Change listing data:
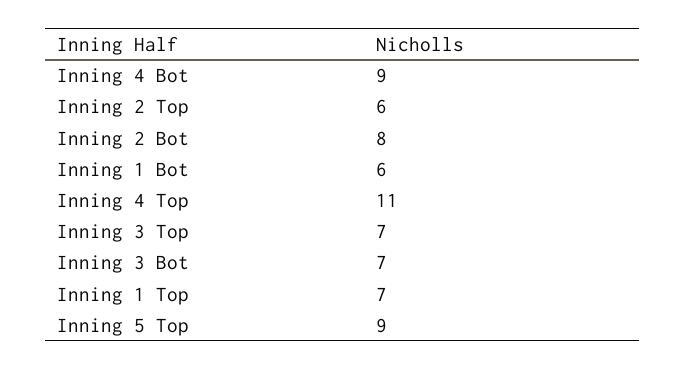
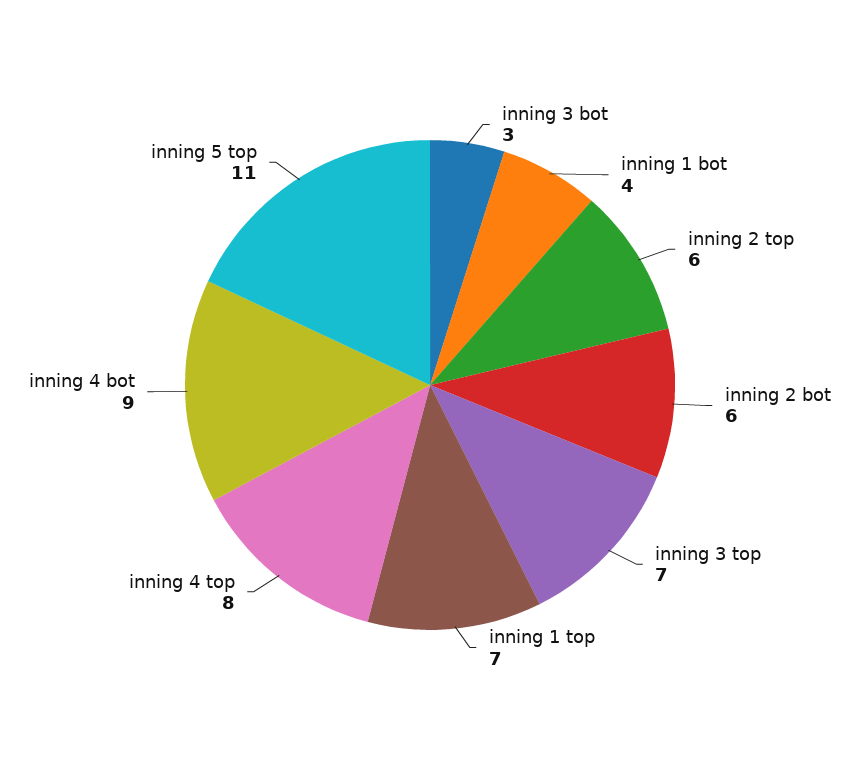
Inning 2 Bot: 8 -> 6
Inning 1 Bot: 6 -> 4
Inning 4 Top: 11 -> 8
Inning 3 Bot: 7 -> 3
Inning 5 Top: 9 -> 11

§ What you will do: Print every line from the one that contains "Inning 1 Bot: 6 -> 4" to the end of the records, exactly as written, and nothing more.

§ Reply to the task:
Inning 1 Bot: 6 -> 4
Inning 4 Top: 11 -> 8
Inning 3 Bot: 7 -> 3
Inning 5 Top: 9 -> 11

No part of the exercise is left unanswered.